First, the problem can reduce to a sort. However the problem here is find_min. There is no reason to find the 2nd lowest, 3rd lowest, etc...
The entire circuit has the comparators and the selection. 125MHz is probably a bit high. There are a few options:
1.) the 7 compare + 7 2:1 muxes. tvalid can be used either as part of the 2:1 muxes or as a 65th bit.
2.) 7 compares and an 8:1 mux.
3.) 4 + 6 compares and 4 2:1 muxes and a 4:1 mux.
4.) a few others.
The long path in the design is that the results of a compare are used to select the arguments for another compare.
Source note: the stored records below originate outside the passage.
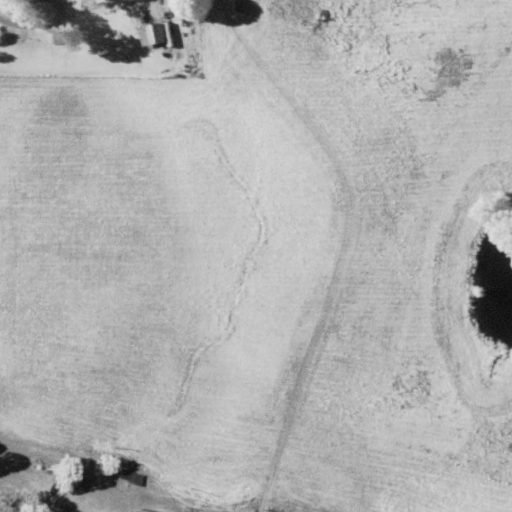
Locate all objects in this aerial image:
building: (155, 34)
building: (131, 477)
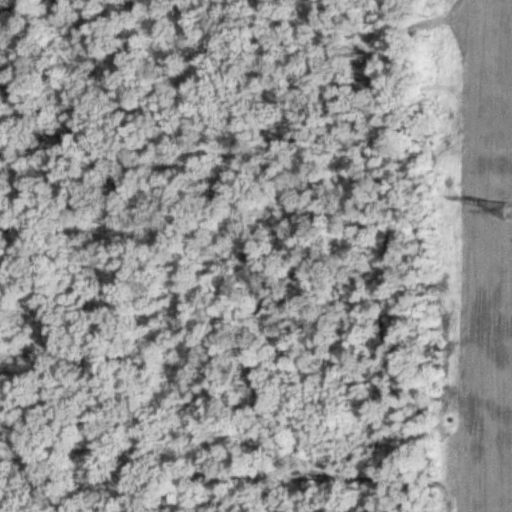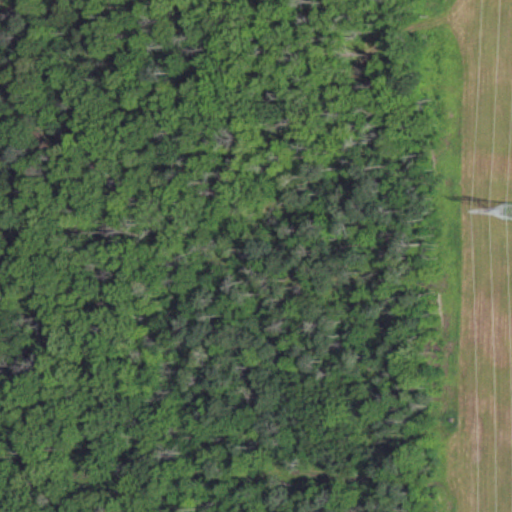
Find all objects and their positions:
power tower: (512, 213)
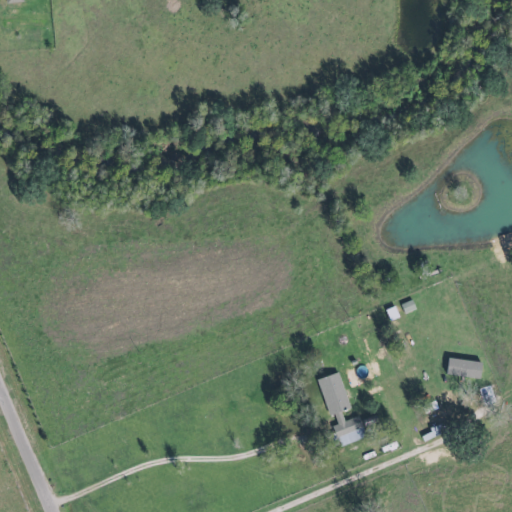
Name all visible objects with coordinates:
building: (12, 1)
river: (273, 140)
building: (465, 368)
building: (342, 410)
building: (435, 424)
road: (28, 441)
road: (194, 465)
road: (344, 481)
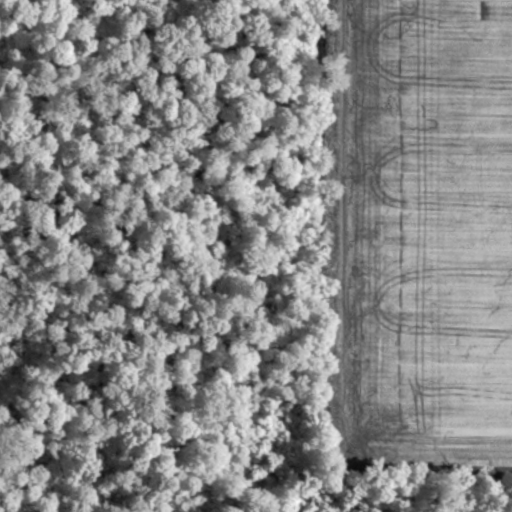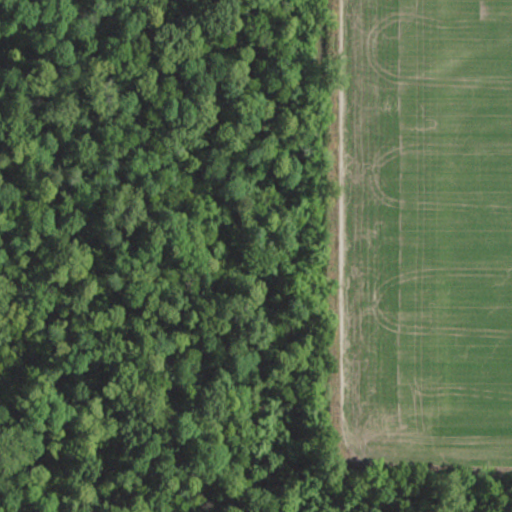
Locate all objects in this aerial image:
park: (153, 262)
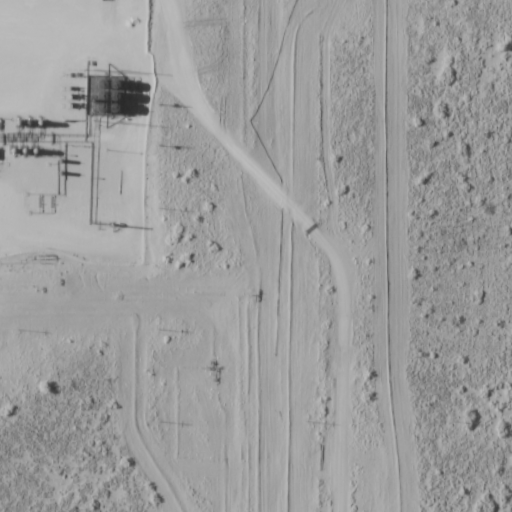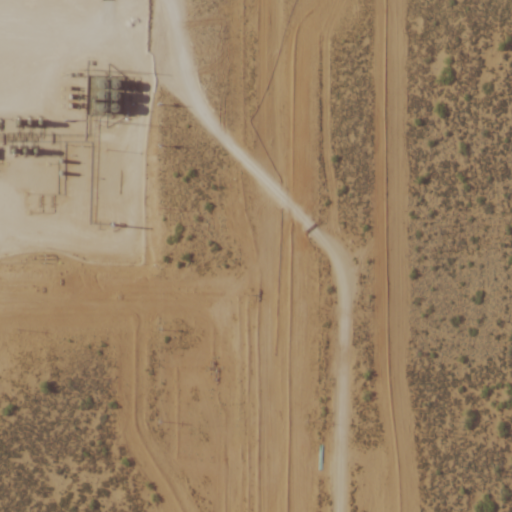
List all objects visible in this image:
road: (314, 217)
road: (265, 256)
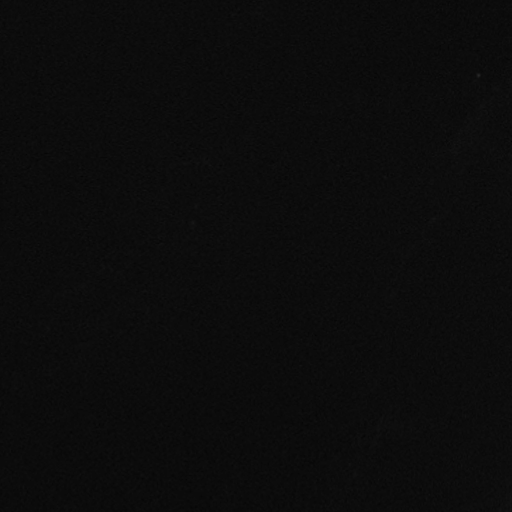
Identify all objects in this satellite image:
river: (96, 256)
river: (466, 398)
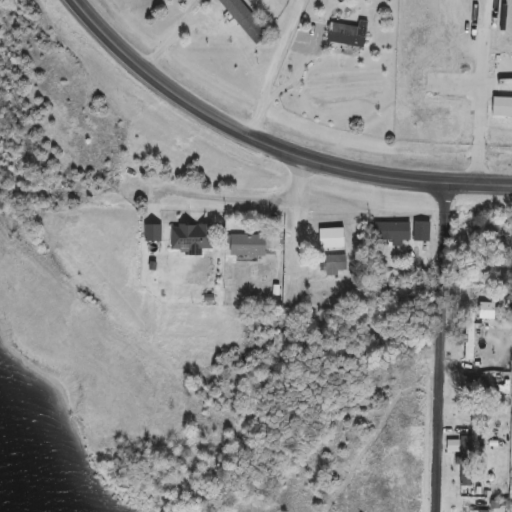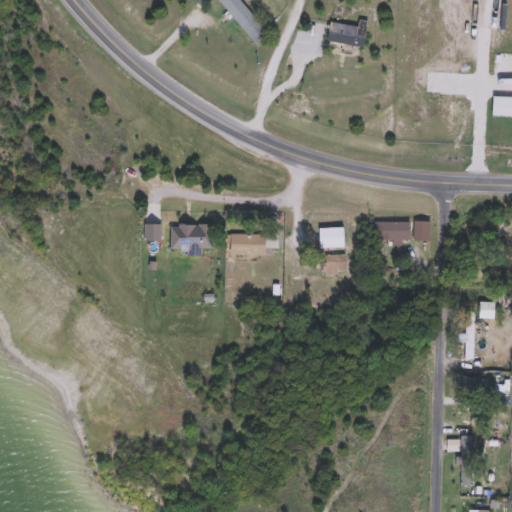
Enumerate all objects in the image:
building: (245, 19)
building: (245, 19)
building: (347, 35)
building: (347, 35)
road: (271, 68)
building: (502, 107)
building: (502, 107)
road: (480, 110)
road: (270, 146)
road: (242, 201)
building: (393, 231)
building: (393, 231)
building: (422, 231)
building: (422, 231)
building: (332, 238)
building: (332, 238)
building: (248, 245)
building: (249, 245)
building: (335, 264)
building: (336, 264)
building: (469, 335)
building: (470, 336)
road: (439, 346)
building: (476, 386)
building: (476, 386)
building: (471, 469)
building: (471, 469)
building: (473, 511)
building: (473, 511)
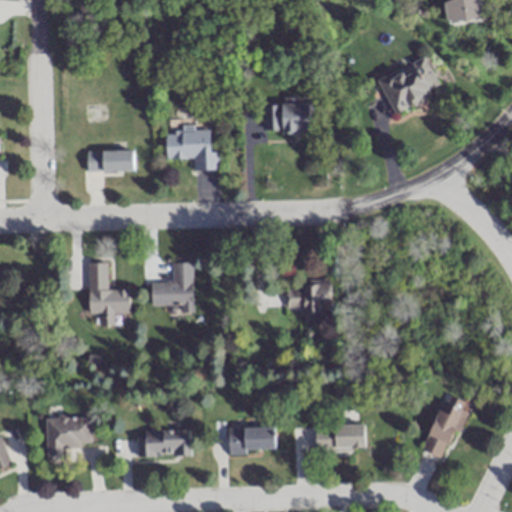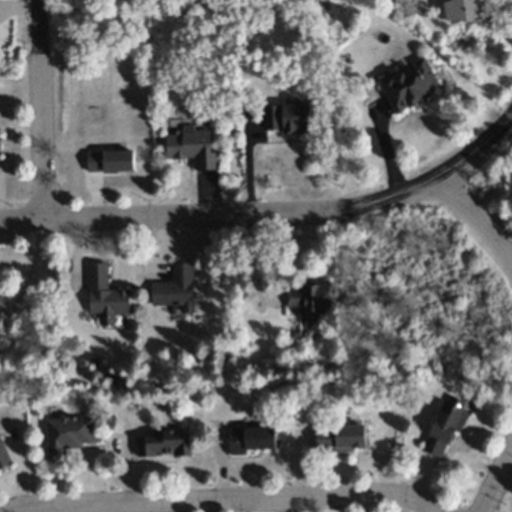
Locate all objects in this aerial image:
building: (464, 10)
building: (409, 85)
road: (41, 108)
building: (293, 116)
building: (192, 149)
building: (110, 161)
road: (273, 210)
building: (175, 288)
building: (105, 294)
building: (309, 297)
road: (509, 334)
building: (445, 429)
building: (340, 437)
building: (251, 438)
building: (69, 439)
building: (164, 442)
building: (3, 456)
road: (231, 497)
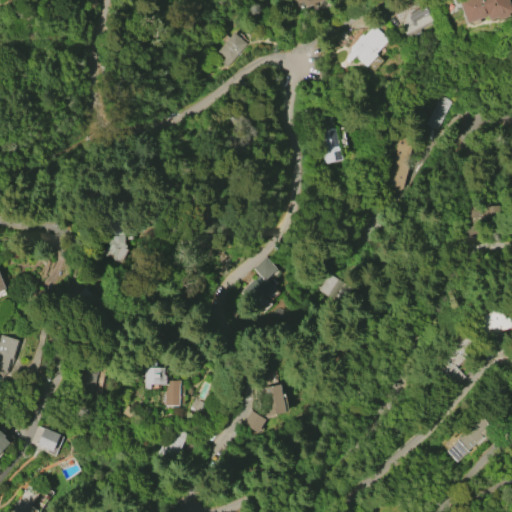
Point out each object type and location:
building: (303, 3)
building: (307, 3)
building: (484, 9)
building: (485, 9)
building: (413, 16)
building: (414, 18)
road: (334, 29)
building: (230, 46)
building: (366, 46)
building: (367, 46)
building: (230, 47)
road: (268, 56)
building: (435, 112)
building: (434, 114)
road: (149, 116)
road: (50, 126)
road: (483, 140)
building: (329, 145)
building: (329, 145)
building: (398, 162)
building: (398, 164)
building: (114, 238)
building: (112, 247)
building: (260, 279)
building: (258, 281)
road: (223, 284)
building: (1, 285)
building: (331, 289)
park: (341, 320)
building: (493, 322)
building: (493, 328)
building: (168, 337)
building: (6, 351)
road: (360, 352)
building: (6, 353)
building: (452, 361)
building: (455, 362)
building: (160, 382)
building: (162, 384)
building: (271, 400)
building: (272, 400)
building: (195, 404)
road: (379, 406)
building: (252, 421)
building: (251, 422)
building: (474, 432)
building: (47, 439)
building: (49, 440)
building: (171, 441)
building: (465, 441)
building: (2, 442)
building: (171, 442)
road: (137, 467)
road: (368, 480)
building: (28, 500)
However, 6 compares can be done on 4 inputs and the 6b result used to generate the select bits.
The compares for the first methods are:
(a,b), (c,d), (e,f), (g,h),
(min(a,b),min(c,d)), (min(e,f), min(g,h)),
(min(a,b,e,f), min(c,d,g,h)).
for the 6 compare method, they are (a,b), (a,c), (a,d), (b,c), (b,d), (c,d).
if A is lowest, then 000???
if B is lowest, then 1??00?
if C is lowest, then ?1?1?0
if D is lowest, then ??1?11
where 0 means the left side is lower and 1 means the left side is greater or equal. In anycase, it comes down to 2 LUT6's.